Collected data entries:
[Start of section]
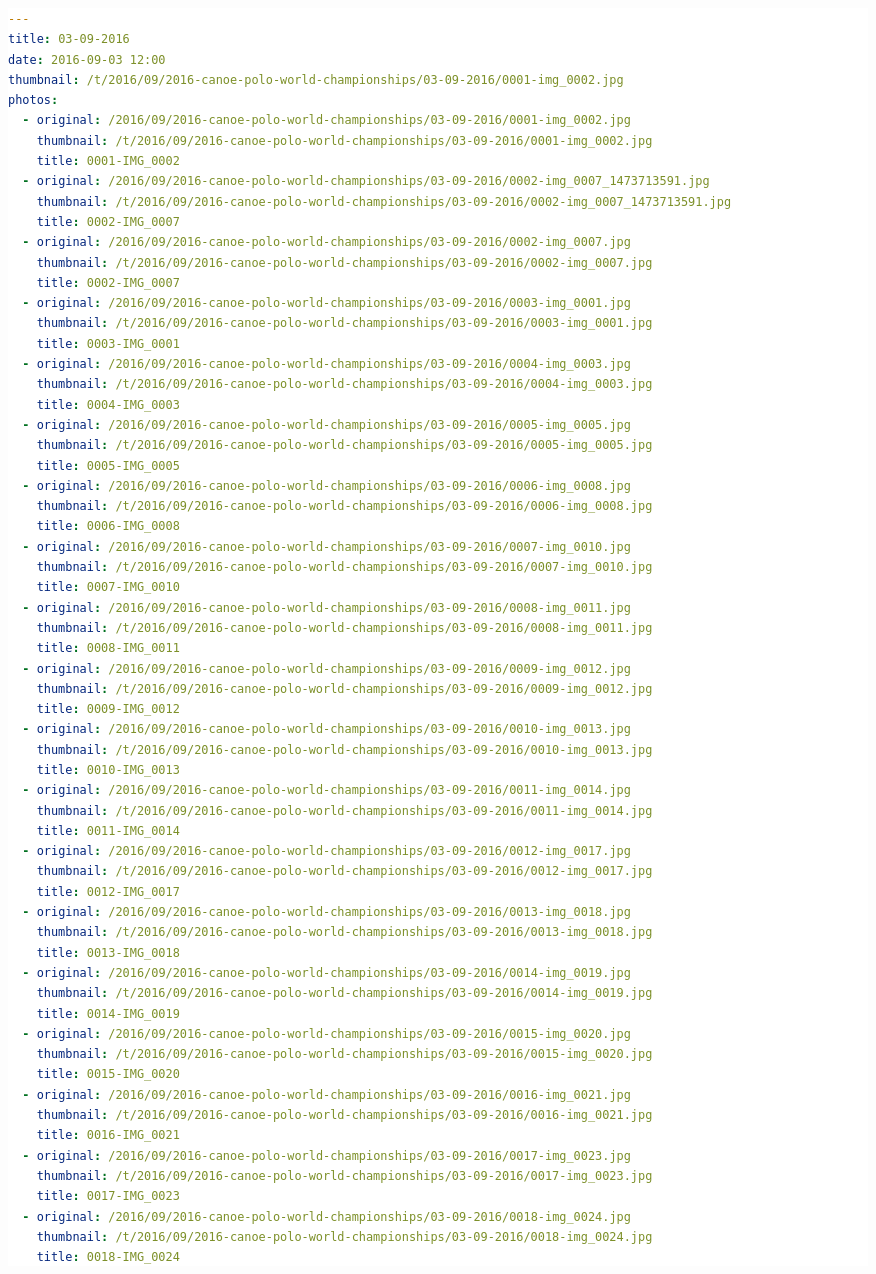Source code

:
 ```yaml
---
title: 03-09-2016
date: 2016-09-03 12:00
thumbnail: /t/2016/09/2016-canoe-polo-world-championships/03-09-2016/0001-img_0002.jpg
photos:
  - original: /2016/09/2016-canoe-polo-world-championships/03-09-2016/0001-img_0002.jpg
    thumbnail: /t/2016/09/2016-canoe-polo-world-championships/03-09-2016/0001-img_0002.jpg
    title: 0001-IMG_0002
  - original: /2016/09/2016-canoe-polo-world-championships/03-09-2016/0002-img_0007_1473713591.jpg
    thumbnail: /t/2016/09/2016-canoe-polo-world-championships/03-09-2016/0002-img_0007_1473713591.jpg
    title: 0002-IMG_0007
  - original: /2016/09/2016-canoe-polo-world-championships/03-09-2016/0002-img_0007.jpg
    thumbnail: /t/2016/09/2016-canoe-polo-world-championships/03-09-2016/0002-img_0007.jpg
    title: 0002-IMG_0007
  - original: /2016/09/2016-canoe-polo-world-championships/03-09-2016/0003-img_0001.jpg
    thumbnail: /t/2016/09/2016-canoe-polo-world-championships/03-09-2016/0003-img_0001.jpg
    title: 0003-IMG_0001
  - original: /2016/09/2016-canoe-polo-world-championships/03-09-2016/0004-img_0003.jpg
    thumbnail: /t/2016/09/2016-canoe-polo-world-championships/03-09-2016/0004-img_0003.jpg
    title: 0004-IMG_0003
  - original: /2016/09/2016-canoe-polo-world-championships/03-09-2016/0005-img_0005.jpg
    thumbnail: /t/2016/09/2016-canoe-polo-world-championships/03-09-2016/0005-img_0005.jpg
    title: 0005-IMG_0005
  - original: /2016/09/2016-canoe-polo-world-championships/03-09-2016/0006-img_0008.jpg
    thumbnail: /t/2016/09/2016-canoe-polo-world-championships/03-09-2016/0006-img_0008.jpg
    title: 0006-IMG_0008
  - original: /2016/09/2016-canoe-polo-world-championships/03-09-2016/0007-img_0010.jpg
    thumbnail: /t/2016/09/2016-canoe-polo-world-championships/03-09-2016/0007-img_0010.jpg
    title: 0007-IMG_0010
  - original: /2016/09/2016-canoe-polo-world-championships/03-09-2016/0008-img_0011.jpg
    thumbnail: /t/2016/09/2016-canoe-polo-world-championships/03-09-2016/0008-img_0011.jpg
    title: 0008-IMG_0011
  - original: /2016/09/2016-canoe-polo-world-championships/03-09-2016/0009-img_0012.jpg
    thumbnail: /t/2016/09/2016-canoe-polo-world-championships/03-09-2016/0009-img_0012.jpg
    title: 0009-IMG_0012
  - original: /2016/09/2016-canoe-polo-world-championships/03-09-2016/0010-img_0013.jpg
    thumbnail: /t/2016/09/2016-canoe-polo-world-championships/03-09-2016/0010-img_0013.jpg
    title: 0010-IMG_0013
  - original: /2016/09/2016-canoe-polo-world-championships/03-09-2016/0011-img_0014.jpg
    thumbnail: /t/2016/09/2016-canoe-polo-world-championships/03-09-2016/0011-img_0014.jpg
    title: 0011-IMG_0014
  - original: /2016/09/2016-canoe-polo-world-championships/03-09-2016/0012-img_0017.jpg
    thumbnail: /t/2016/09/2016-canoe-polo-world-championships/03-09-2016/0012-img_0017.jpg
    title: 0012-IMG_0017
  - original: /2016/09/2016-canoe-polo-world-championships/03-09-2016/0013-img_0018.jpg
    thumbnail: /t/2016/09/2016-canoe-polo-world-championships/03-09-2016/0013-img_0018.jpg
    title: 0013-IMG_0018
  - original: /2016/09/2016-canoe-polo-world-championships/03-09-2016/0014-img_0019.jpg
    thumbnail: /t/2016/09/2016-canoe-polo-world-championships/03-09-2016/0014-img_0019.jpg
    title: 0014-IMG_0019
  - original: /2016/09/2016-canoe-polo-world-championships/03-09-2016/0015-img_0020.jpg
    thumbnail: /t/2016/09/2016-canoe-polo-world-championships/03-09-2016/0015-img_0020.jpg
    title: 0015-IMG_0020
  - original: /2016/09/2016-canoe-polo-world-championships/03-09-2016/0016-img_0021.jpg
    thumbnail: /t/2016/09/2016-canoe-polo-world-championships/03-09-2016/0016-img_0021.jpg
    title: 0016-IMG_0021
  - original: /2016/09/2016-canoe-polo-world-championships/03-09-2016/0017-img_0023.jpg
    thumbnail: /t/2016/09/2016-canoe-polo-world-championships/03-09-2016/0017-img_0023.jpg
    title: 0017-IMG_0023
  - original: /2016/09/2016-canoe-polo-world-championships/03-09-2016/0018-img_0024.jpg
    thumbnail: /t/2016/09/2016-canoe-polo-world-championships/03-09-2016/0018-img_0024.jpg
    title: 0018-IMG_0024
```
[End of section]
[Start of section]
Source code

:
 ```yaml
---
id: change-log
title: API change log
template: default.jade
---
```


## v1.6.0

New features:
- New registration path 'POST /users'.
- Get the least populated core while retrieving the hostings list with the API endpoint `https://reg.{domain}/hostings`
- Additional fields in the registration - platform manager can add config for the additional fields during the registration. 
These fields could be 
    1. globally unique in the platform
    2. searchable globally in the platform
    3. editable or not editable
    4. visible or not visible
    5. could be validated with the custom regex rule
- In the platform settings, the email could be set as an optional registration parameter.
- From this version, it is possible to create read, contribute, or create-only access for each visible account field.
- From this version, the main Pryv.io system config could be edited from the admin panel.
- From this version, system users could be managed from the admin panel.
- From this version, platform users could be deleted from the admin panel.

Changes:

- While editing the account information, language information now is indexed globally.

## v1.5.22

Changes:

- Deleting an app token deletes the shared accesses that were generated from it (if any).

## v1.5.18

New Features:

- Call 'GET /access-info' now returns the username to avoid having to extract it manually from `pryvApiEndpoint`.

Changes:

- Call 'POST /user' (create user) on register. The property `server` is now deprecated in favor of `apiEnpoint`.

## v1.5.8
[End of section]
[Start of section]
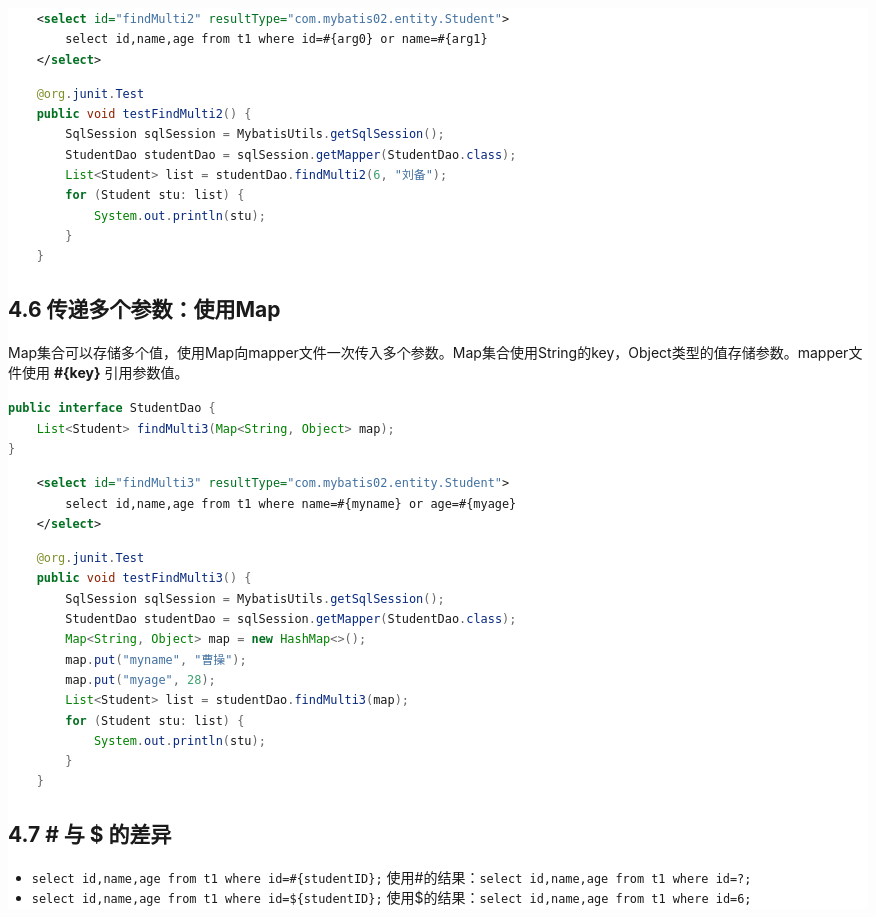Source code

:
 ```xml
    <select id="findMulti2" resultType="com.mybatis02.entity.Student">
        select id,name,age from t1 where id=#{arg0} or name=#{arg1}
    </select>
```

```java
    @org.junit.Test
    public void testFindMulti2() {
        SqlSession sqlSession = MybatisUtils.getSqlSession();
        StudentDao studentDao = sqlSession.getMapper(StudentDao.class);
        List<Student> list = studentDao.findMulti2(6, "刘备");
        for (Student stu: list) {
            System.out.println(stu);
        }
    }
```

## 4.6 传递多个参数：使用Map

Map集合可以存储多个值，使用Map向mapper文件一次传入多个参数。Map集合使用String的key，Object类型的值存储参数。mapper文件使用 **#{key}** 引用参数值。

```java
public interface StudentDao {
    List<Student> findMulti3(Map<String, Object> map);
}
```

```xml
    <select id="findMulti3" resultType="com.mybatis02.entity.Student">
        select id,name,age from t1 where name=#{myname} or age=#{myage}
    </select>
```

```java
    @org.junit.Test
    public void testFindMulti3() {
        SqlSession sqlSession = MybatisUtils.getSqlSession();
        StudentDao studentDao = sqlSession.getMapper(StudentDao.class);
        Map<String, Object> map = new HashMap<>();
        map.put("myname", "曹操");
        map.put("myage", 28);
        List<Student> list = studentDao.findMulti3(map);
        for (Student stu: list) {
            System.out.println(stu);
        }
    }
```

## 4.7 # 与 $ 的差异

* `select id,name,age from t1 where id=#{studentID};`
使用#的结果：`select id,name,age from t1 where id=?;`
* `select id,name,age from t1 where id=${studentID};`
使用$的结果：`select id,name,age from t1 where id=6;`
[End of section]
◆ Work order ◆
Go through the entries above and copy each line holding the string "POST".

◆ The answer ◆
- New registration path 'POST /users'.
- Call 'POST /user' (create user) on register. The property `server` is now deprecated in favor of `apiEnpoint`.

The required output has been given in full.